Decisione Usa "storica"
Il ministro degli Esteri siriano Assad al-Shaibani ha descritto la decisione di Washington come una "pietra miliare storica" e ha affermato che riflette "l'impegno del nuovo Stato siriano per la pace e la sicurezza internazionali".
"Sotto la guida del presidente Ahmed al-Sharaa, continueremo i nostri sforzi per superare l'eredità dell'isolamento e promuovere un ambiente basato sulla trasparenza, sugli interessi reciproci e sul rispetto", ha detto aggiungendo che la designazione era "associata alle politiche e alle pratiche del precedente regime" e "non è mai stata una scelta del popolo siriano".
Secondo l'agenzia di stampa ufficiale SANA, il ministro delle Finanze Mohammed Barnieh ha definito la mossa di Washington un "successo per la diplomazia siriana". "Apre una porta importante e a lungo attesa per rafforzare l'integrazione della Siria nel sistema economico e finanziario globale, attirando investimenti e tecnologie moderne e sostenendo le opportunità di sviluppo". Il governatore della Banca Centrale, Safwat Raslan, ha elogiato quello che ha definito "un passo storico che restituisce al Paese il suo posto naturale nel sistema economico globale". La banca "sta lavorando per costruire un sistema finanziario moderno e affidabile, capace di evolversi con gli sviluppi e di sfruttare tutte le opportunità".

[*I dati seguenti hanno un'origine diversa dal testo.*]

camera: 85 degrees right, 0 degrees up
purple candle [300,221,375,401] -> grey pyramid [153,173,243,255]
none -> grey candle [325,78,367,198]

L'inviato statunitense in Siria, Tom Barrack, ha definito la revoca dello status di "passaggio decisivo nello straordinario percorso della Siria dall'isolamento alla partnership, e da fonte di terrorismo a partner impegnato nella lotta globale contro di esso".
Il "sollievo" di Damasco
Il presidente siriano Ahmad al Sharaa ha salutato come un "grande sollievo" la rimozione della Siria dalla lista statunitense dei Paesi promotori del terrorismo. "Oggi la Siria si libera di un grande peso e volta pagina su quel doloroso capitolo del suo passato per intraprendere la strada dello sviluppo e della ricostruzione", ha dichiarato il capo di Stato in un discorso.
Il favore della Turchia
La Turchia ha accolto con favore la decisione degli Stati Uniti, con l'auspicio che ciò favorisca il reinserimento di Damasco nella comunità internazionale. "Riteniamo che questa decisione darà slancio agli sforzi per rafforzare i legami della Siria con la comunità internazionale e per stabilire nel Paese una sicurezza e una stabilità durature", ha dichiarato il ministero degli Esteri turco.